| What is required |
From the entries below, return exactly the lines beginning at the one that contains "Forest transportation program." and ending at the one that contains "(a) Travel management", both of them included, and only those lines.

| Task input |
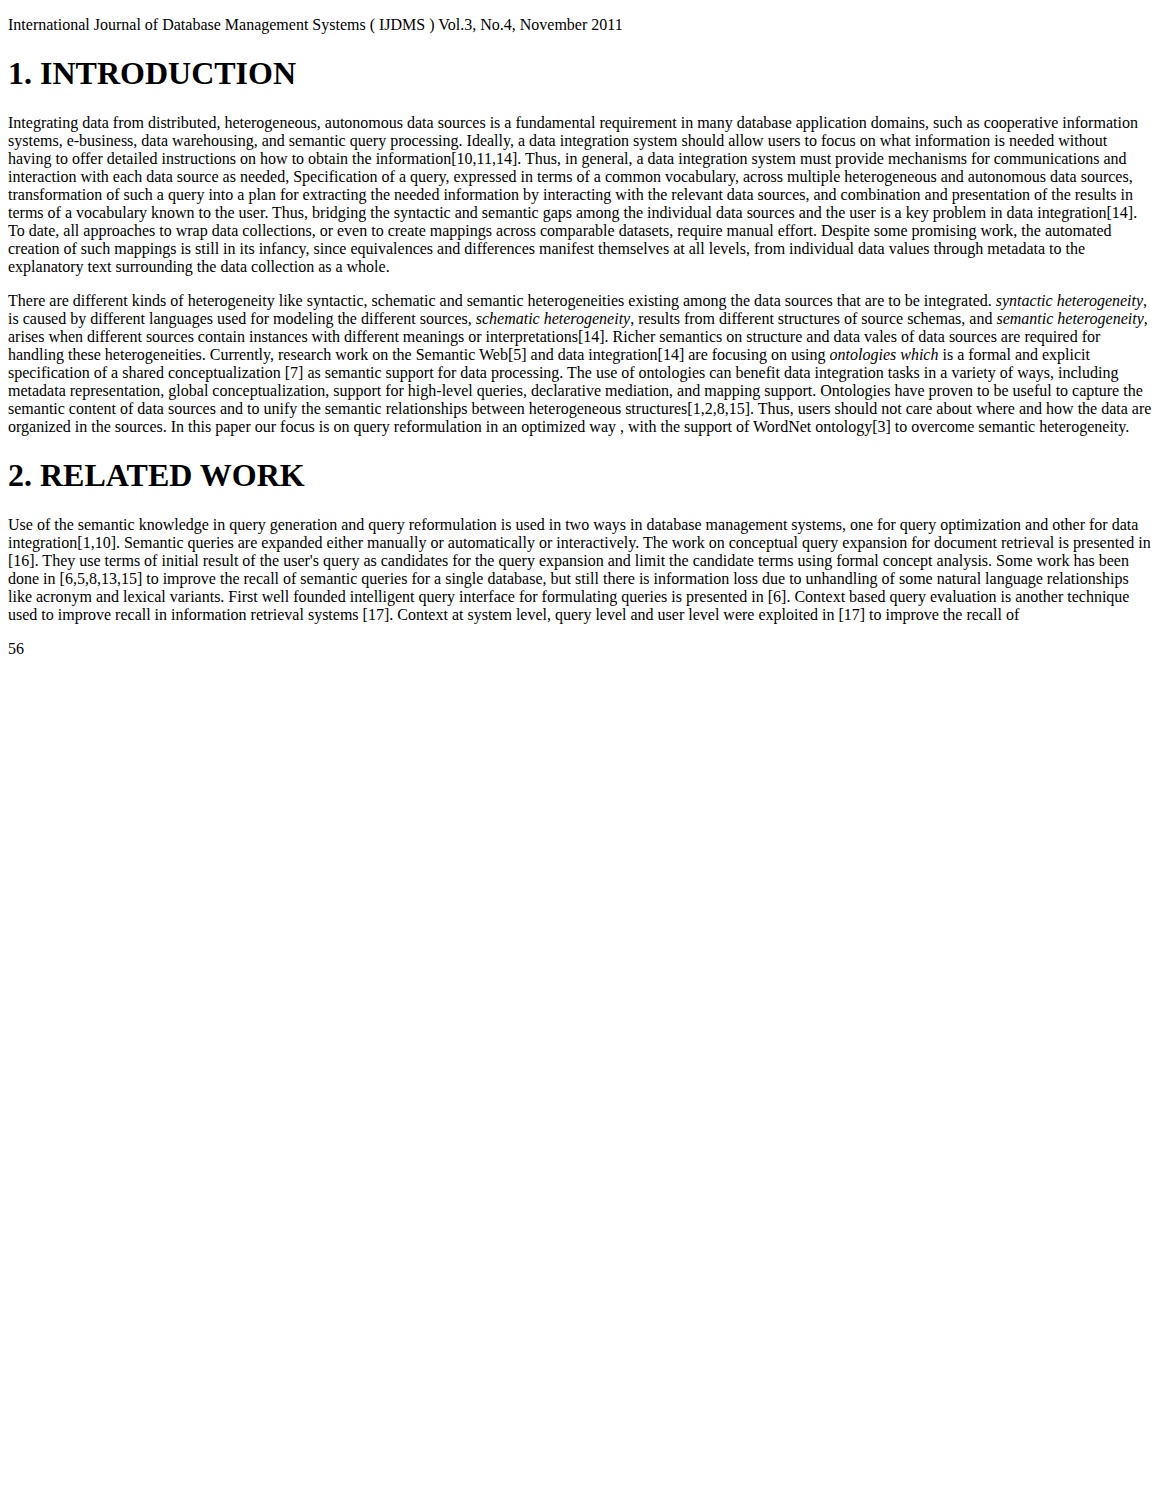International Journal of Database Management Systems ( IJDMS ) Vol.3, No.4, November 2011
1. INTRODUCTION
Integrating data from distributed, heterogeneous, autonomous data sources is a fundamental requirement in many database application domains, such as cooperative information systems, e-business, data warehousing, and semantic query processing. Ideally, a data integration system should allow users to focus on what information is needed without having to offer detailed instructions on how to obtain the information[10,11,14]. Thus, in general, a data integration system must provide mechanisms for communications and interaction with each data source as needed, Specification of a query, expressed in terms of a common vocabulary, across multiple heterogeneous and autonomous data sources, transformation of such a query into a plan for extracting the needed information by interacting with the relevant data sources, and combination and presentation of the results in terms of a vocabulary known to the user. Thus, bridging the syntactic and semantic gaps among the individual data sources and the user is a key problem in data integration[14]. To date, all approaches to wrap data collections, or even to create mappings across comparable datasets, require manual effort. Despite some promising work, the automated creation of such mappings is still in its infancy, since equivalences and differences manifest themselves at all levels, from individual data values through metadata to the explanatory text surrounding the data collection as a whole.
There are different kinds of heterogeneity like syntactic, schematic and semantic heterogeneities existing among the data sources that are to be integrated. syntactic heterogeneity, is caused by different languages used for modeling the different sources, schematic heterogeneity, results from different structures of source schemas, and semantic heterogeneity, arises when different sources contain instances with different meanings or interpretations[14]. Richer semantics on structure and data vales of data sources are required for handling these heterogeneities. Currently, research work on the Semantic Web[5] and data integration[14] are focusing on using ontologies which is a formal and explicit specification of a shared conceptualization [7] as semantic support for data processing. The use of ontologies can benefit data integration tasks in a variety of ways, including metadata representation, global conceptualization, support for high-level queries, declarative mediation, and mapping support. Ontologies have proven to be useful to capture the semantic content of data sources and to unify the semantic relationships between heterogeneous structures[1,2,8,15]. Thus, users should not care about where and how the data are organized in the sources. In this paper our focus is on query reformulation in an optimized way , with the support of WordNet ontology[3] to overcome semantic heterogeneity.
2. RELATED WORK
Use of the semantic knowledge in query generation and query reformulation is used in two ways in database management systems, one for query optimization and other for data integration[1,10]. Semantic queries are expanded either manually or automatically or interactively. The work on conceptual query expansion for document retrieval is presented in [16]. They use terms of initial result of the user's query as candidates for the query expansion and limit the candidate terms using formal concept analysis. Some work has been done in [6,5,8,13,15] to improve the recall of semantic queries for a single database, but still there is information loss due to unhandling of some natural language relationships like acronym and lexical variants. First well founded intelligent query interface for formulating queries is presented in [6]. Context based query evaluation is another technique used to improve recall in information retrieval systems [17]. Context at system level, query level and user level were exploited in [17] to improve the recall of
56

---

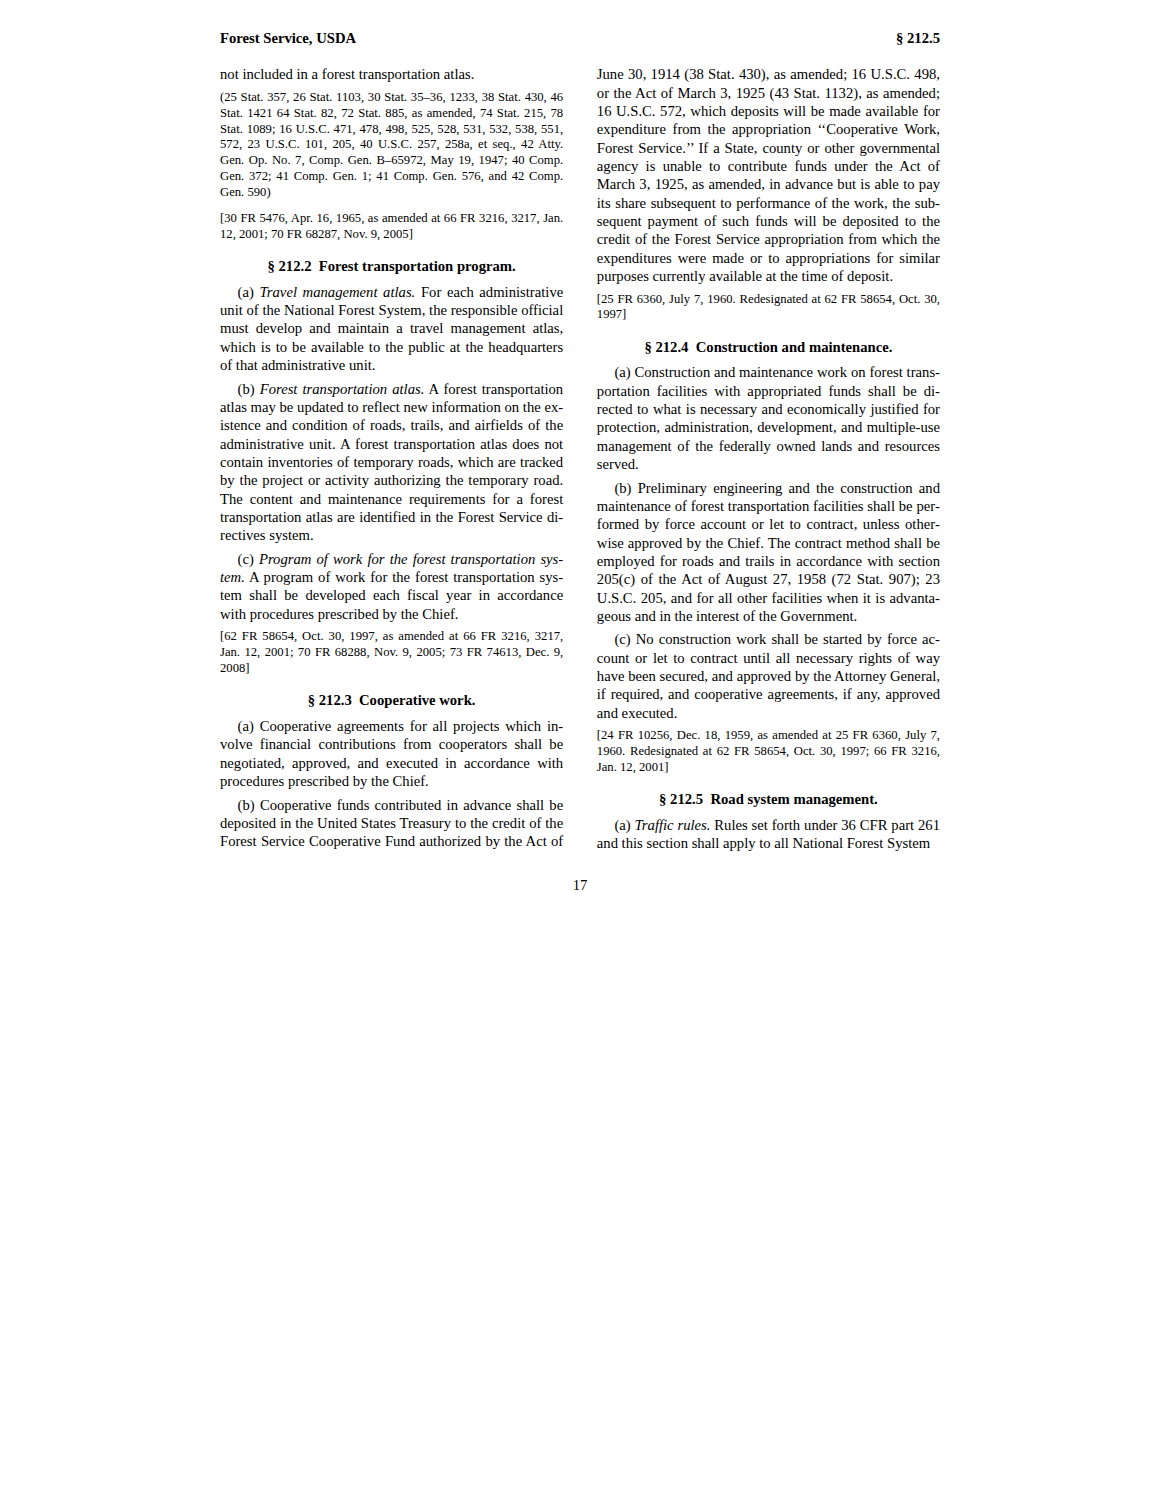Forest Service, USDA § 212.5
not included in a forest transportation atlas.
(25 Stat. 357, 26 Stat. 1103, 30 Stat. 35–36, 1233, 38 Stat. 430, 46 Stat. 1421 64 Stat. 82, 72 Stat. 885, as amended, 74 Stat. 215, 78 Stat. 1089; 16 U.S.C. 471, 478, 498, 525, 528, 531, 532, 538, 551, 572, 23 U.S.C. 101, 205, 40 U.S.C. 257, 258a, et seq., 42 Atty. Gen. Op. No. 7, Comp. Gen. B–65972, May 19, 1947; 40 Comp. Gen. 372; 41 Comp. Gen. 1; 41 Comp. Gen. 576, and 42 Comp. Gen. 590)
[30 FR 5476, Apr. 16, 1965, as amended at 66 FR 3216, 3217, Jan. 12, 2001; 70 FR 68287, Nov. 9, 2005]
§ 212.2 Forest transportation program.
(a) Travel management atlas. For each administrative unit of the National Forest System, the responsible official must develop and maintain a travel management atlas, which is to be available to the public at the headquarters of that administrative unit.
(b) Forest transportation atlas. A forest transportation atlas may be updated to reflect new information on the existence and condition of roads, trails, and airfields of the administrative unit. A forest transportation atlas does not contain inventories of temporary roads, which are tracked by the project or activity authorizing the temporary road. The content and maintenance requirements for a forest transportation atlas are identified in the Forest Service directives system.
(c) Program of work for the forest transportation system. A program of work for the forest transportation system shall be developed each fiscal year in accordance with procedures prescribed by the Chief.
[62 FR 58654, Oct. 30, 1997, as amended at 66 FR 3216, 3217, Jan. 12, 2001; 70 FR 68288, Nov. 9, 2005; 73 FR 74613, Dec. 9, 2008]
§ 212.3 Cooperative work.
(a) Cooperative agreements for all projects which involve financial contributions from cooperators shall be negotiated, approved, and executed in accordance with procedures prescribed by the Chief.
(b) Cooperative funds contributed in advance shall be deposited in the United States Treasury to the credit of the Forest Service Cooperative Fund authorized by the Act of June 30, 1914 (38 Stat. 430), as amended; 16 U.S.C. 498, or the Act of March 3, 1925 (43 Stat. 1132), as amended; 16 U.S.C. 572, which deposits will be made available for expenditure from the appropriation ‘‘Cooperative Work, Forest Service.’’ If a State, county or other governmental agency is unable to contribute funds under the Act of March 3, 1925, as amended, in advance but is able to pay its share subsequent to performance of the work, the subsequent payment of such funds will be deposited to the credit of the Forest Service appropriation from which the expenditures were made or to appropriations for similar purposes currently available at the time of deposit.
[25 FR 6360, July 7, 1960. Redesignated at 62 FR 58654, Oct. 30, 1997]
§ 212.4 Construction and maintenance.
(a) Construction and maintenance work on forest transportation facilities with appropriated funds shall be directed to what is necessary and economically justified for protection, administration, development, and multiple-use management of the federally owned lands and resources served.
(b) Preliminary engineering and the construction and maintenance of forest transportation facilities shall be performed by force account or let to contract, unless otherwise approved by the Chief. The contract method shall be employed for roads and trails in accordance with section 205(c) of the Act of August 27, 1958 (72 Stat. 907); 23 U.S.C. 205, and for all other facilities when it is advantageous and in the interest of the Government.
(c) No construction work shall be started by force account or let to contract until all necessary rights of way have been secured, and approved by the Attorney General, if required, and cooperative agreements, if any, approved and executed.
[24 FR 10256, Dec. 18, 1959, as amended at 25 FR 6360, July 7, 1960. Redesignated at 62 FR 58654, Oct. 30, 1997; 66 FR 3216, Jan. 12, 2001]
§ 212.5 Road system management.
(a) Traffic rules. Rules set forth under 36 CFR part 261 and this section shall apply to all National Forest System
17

| Response area |
§ 212.2 Forest transportation program.
(a) Travel management atlas. For each administrative unit of the National Forest System, the responsible official must develop and maintain a travel management atlas, which is to be available to the public at the headquarters of that administrative unit.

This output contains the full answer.